INFORMATION PROVIDED section start

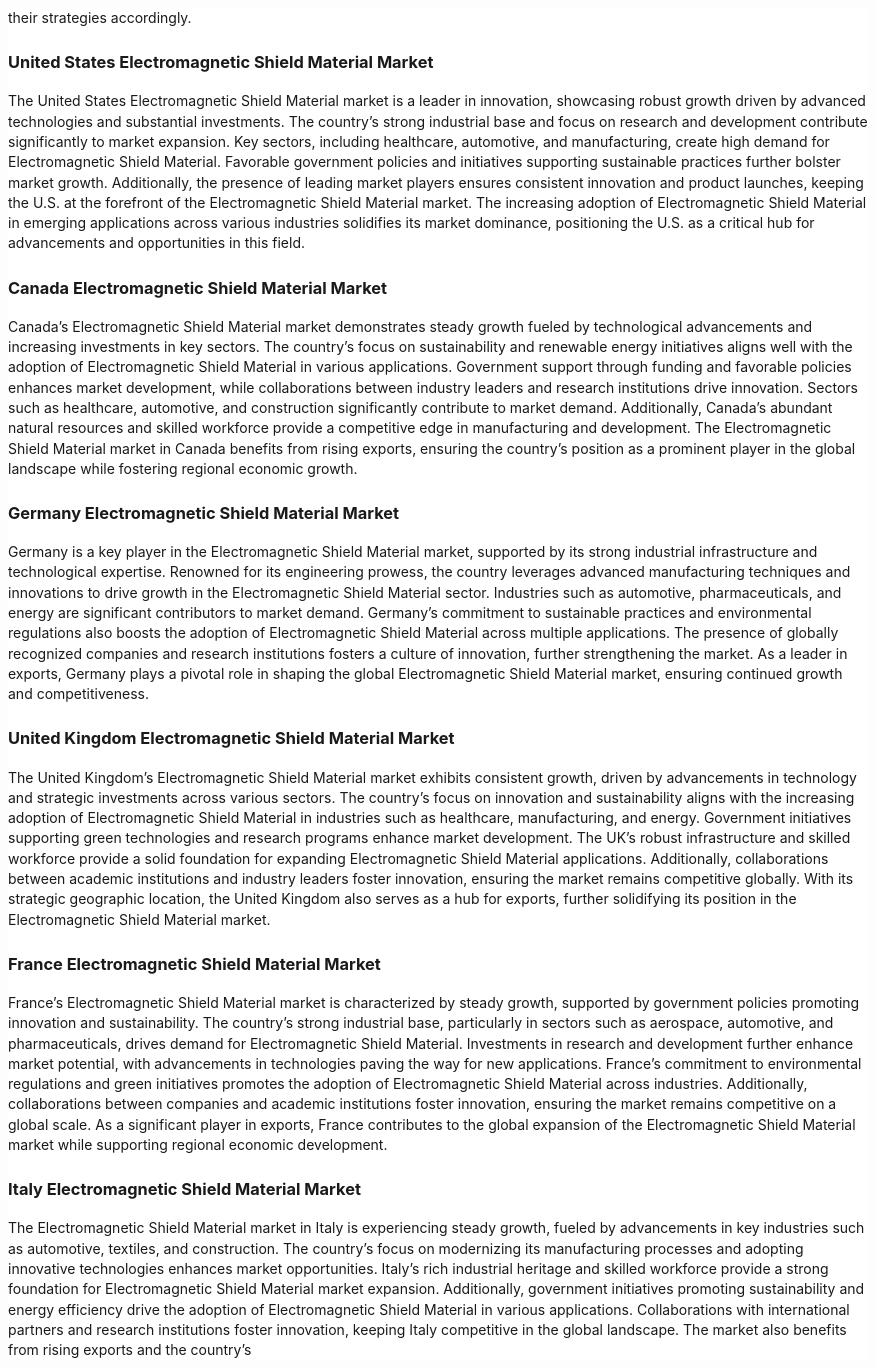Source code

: their strategies accordingly.</p><h3>United States Electromagnetic Shield Material Market</h3><p>The United States Electromagnetic Shield Material market is a leader in innovation, showcasing robust growth driven by advanced technologies and substantial investments. The country&rsquo;s strong industrial base and focus on research and development contribute significantly to market expansion. Key sectors, including healthcare, automotive, and manufacturing, create high demand for Electromagnetic Shield Material. Favorable government policies and initiatives supporting sustainable practices further bolster market growth. Additionally, the presence of leading market players ensures consistent innovation and product launches, keeping the U.S. at the forefront of the Electromagnetic Shield Material market. The increasing adoption of Electromagnetic Shield Material in emerging applications across various industries solidifies its market dominance, positioning the U.S. as a critical hub for advancements and opportunities in this field.</p><h3>Canada Electromagnetic Shield Material Market</h3><p>Canada&rsquo;s Electromagnetic Shield Material market demonstrates steady growth fueled by technological advancements and increasing investments in key sectors. The country&rsquo;s focus on sustainability and renewable energy initiatives aligns well with the adoption of Electromagnetic Shield Material in various applications. Government support through funding and favorable policies enhances market development, while collaborations between industry leaders and research institutions drive innovation. Sectors such as healthcare, automotive, and construction significantly contribute to market demand. Additionally, Canada&rsquo;s abundant natural resources and skilled workforce provide a competitive edge in manufacturing and development. The Electromagnetic Shield Material market in Canada benefits from rising exports, ensuring the country&rsquo;s position as a prominent player in the global landscape while fostering regional economic growth.</p><h3>Germany Electromagnetic Shield Material Market</h3><p>Germany is a key player in the Electromagnetic Shield Material market, supported by its strong industrial infrastructure and technological expertise. Renowned for its engineering prowess, the country leverages advanced manufacturing techniques and innovations to drive growth in the Electromagnetic Shield Material sector. Industries such as automotive, pharmaceuticals, and energy are significant contributors to market demand. Germany&rsquo;s commitment to sustainable practices and environmental regulations also boosts the adoption of Electromagnetic Shield Material across multiple applications. The presence of globally recognized companies and research institutions fosters a culture of innovation, further strengthening the market. As a leader in exports, Germany plays a pivotal role in shaping the global Electromagnetic Shield Material market, ensuring continued growth and competitiveness.</p><h3>United Kingdom Electromagnetic Shield Material Market</h3><p>The United Kingdom&rsquo;s Electromagnetic Shield Material market exhibits consistent growth, driven by advancements in technology and strategic investments across various sectors. The country&rsquo;s focus on innovation and sustainability aligns with the increasing adoption of Electromagnetic Shield Material in industries such as healthcare, manufacturing, and energy. Government initiatives supporting green technologies and research programs enhance market development. The UK&rsquo;s robust infrastructure and skilled workforce provide a solid foundation for expanding Electromagnetic Shield Material applications. Additionally, collaborations between academic institutions and industry leaders foster innovation, ensuring the market remains competitive globally. With its strategic geographic location, the United Kingdom also serves as a hub for exports, further solidifying its position in the Electromagnetic Shield Material market.</p><h3>France Electromagnetic Shield Material Market</h3><p>France&rsquo;s Electromagnetic Shield Material market is characterized by steady growth, supported by government policies promoting innovation and sustainability. The country&rsquo;s strong industrial base, particularly in sectors such as aerospace, automotive, and pharmaceuticals, drives demand for Electromagnetic Shield Material. Investments in research and development further enhance market potential, with advancements in technologies paving the way for new applications. France&rsquo;s commitment to environmental regulations and green initiatives promotes the adoption of Electromagnetic Shield Material across industries. Additionally, collaborations between companies and academic institutions foster innovation, ensuring the market remains competitive on a global scale. As a significant player in exports, France contributes to the global expansion of the Electromagnetic Shield Material market while supporting regional economic development.</p><h3>Italy Electromagnetic Shield Material Market</h3><p>The Electromagnetic Shield Material market in Italy is experiencing steady growth, fueled by advancements in key industries such as automotive, textiles, and construction. The country&rsquo;s focus on modernizing its manufacturing processes and adopting innovative technologies enhances market opportunities. Italy&rsquo;s rich industrial heritage and skilled workforce provide a strong foundation for Electromagnetic Shield Material market expansion. Additionally, government initiatives promoting sustainability and energy efficiency drive the adoption of Electromagnetic Shield Material in various applications. Collaborations with international partners and research institutions foster innovation, keeping Italy competitive in the global landscape. The market also benefits from rising exports and the country&rsquo;s
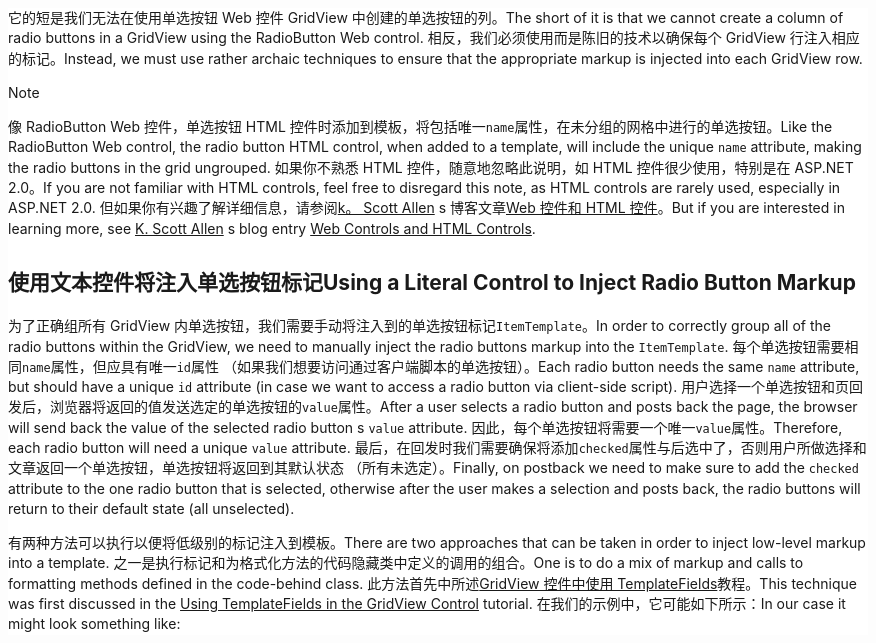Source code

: <span data-ttu-id="220db-206">它的短是我们无法在使用单选按钮 Web 控件 GridView 中创建的单选按钮的列。</span><span class="sxs-lookup"><span data-stu-id="220db-206">The short of it is that we cannot create a column of radio buttons in a GridView using the RadioButton Web control.</span></span> <span data-ttu-id="220db-207">相反，我们必须使用而是陈旧的技术以确保每个 GridView 行注入相应的标记。</span><span class="sxs-lookup"><span data-stu-id="220db-207">Instead, we must use rather archaic techniques to ensure that the appropriate markup is injected into each GridView row.</span></span>

> [!NOTE]
> <span data-ttu-id="220db-208">像 RadioButton Web 控件，单选按钮 HTML 控件时添加到模板，将包括唯一`name`属性，在未分组的网格中进行的单选按钮。</span><span class="sxs-lookup"><span data-stu-id="220db-208">Like the RadioButton Web control, the radio button HTML control, when added to a template, will include the unique `name` attribute, making the radio buttons in the grid ungrouped.</span></span> <span data-ttu-id="220db-209">如果你不熟悉 HTML 控件，随意地忽略此说明，如 HTML 控件很少使用，特别是在 ASP.NET 2.0。</span><span class="sxs-lookup"><span data-stu-id="220db-209">If you are not familiar with HTML controls, feel free to disregard this note, as HTML controls are rarely used, especially in ASP.NET 2.0.</span></span> <span data-ttu-id="220db-210">但如果你有兴趣了解详细信息，请参阅[k。 Scott Allen](http://odetocode.com/blogs/scott/default.aspx) s 博客文章[Web 控件和 HTML 控件](http://www.odetocode.com/Articles/348.aspx)。</span><span class="sxs-lookup"><span data-stu-id="220db-210">But if you are interested in learning more, see [K. Scott Allen](http://odetocode.com/blogs/scott/default.aspx) s blog entry [Web Controls and HTML Controls](http://www.odetocode.com/Articles/348.aspx).</span></span>


## <a name="using-a-literal-control-to-inject-radio-button-markup"></a><span data-ttu-id="220db-211">使用文本控件将注入单选按钮标记</span><span class="sxs-lookup"><span data-stu-id="220db-211">Using a Literal Control to Inject Radio Button Markup</span></span>

<span data-ttu-id="220db-212">为了正确组所有 GridView 内单选按钮，我们需要手动将注入到的单选按钮标记`ItemTemplate`。</span><span class="sxs-lookup"><span data-stu-id="220db-212">In order to correctly group all of the radio buttons within the GridView, we need to manually inject the radio buttons markup into the `ItemTemplate`.</span></span> <span data-ttu-id="220db-213">每个单选按钮需要相同`name`属性，但应具有唯一`id`属性 （如果我们想要访问通过客户端脚本的单选按钮）。</span><span class="sxs-lookup"><span data-stu-id="220db-213">Each radio button needs the same `name` attribute, but should have a unique `id` attribute (in case we want to access a radio button via client-side script).</span></span> <span data-ttu-id="220db-214">用户选择一个单选按钮和页回发后，浏览器将返回的值发送选定的单选按钮的`value`属性。</span><span class="sxs-lookup"><span data-stu-id="220db-214">After a user selects a radio button and posts back the page, the browser will send back the value of the selected radio button s `value` attribute.</span></span> <span data-ttu-id="220db-215">因此，每个单选按钮将需要一个唯一`value`属性。</span><span class="sxs-lookup"><span data-stu-id="220db-215">Therefore, each radio button will need a unique `value` attribute.</span></span> <span data-ttu-id="220db-216">最后，在回发时我们需要确保将添加`checked`属性与后选中了，否则用户所做选择和文章返回一个单选按钮，单选按钮将返回到其默认状态 （所有未选定）。</span><span class="sxs-lookup"><span data-stu-id="220db-216">Finally, on postback we need to make sure to add the `checked` attribute to the one radio button that is selected, otherwise after the user makes a selection and posts back, the radio buttons will return to their default state (all unselected).</span></span>

<span data-ttu-id="220db-217">有两种方法可以执行以便将低级别的标记注入到模板。</span><span class="sxs-lookup"><span data-stu-id="220db-217">There are two approaches that can be taken in order to inject low-level markup into a template.</span></span> <span data-ttu-id="220db-218">之一是执行标记和为格式化方法的代码隐藏类中定义的调用的组合。</span><span class="sxs-lookup"><span data-stu-id="220db-218">One is to do a mix of markup and calls to formatting methods defined in the code-behind class.</span></span> <span data-ttu-id="220db-219">此方法首先中所述[GridView 控件中使用 TemplateFields](../custom-formatting/using-templatefields-in-the-gridview-control-cs.md)教程。</span><span class="sxs-lookup"><span data-stu-id="220db-219">This technique was first discussed in the [Using TemplateFields in the GridView Control](../custom-formatting/using-templatefields-in-the-gridview-control-cs.md) tutorial.</span></span> <span data-ttu-id="220db-220">在我们的示例中，它可能如下所示：</span><span class="sxs-lookup"><span data-stu-id="220db-220">In our case it might look something like:</span></span>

INFORMATION PROVIDED section end

## ACTIVITY:
Reproduce each line of the entries in which the word "using" is found.

## SOLVED EXERCISE:
: <span data-ttu-id="220db-206">它的短是我们无法在使用单选按钮 Web 控件 GridView 中创建的单选按钮的列。</span><span class="sxs-lookup"><span data-stu-id="220db-206">The short of it is that we cannot create a column of radio buttons in a GridView using the RadioButton Web control.</span></span> <span data-ttu-id="220db-207">相反，我们必须使用而是陈旧的技术以确保每个 GridView 行注入相应的标记。</span><span class="sxs-lookup"><span data-stu-id="220db-207">Instead, we must use rather archaic techniques to ensure that the appropriate markup is injected into each GridView row.</span></span>
## <a name="using-a-literal-control-to-inject-radio-button-markup"></a><span data-ttu-id="220db-211">使用文本控件将注入单选按钮标记</span><span class="sxs-lookup"><span data-stu-id="220db-211">Using a Literal Control to Inject Radio Button Markup</span></span>
<span data-ttu-id="220db-217">有两种方法可以执行以便将低级别的标记注入到模板。</span><span class="sxs-lookup"><span data-stu-id="220db-217">There are two approaches that can be taken in order to inject low-level markup into a template.</span></span> <span data-ttu-id="220db-218">之一是执行标记和为格式化方法的代码隐藏类中定义的调用的组合。</span><span class="sxs-lookup"><span data-stu-id="220db-218">One is to do a mix of markup and calls to formatting methods defined in the code-behind class.</span></span> <span data-ttu-id="220db-219">此方法首先中所述[GridView 控件中使用 TemplateFields](../custom-formatting/using-templatefields-in-the-gridview-control-cs.md)教程。</span><span class="sxs-lookup"><span data-stu-id="220db-219">This technique was first discussed in the [Using TemplateFields in the GridView Control](../custom-formatting/using-templatefields-in-the-gridview-control-cs.md) tutorial.</span></span> <span data-ttu-id="220db-220">在我们的示例中，它可能如下所示：</span><span class="sxs-lookup"><span data-stu-id="220db-220">In our case it might look something like:</span></span>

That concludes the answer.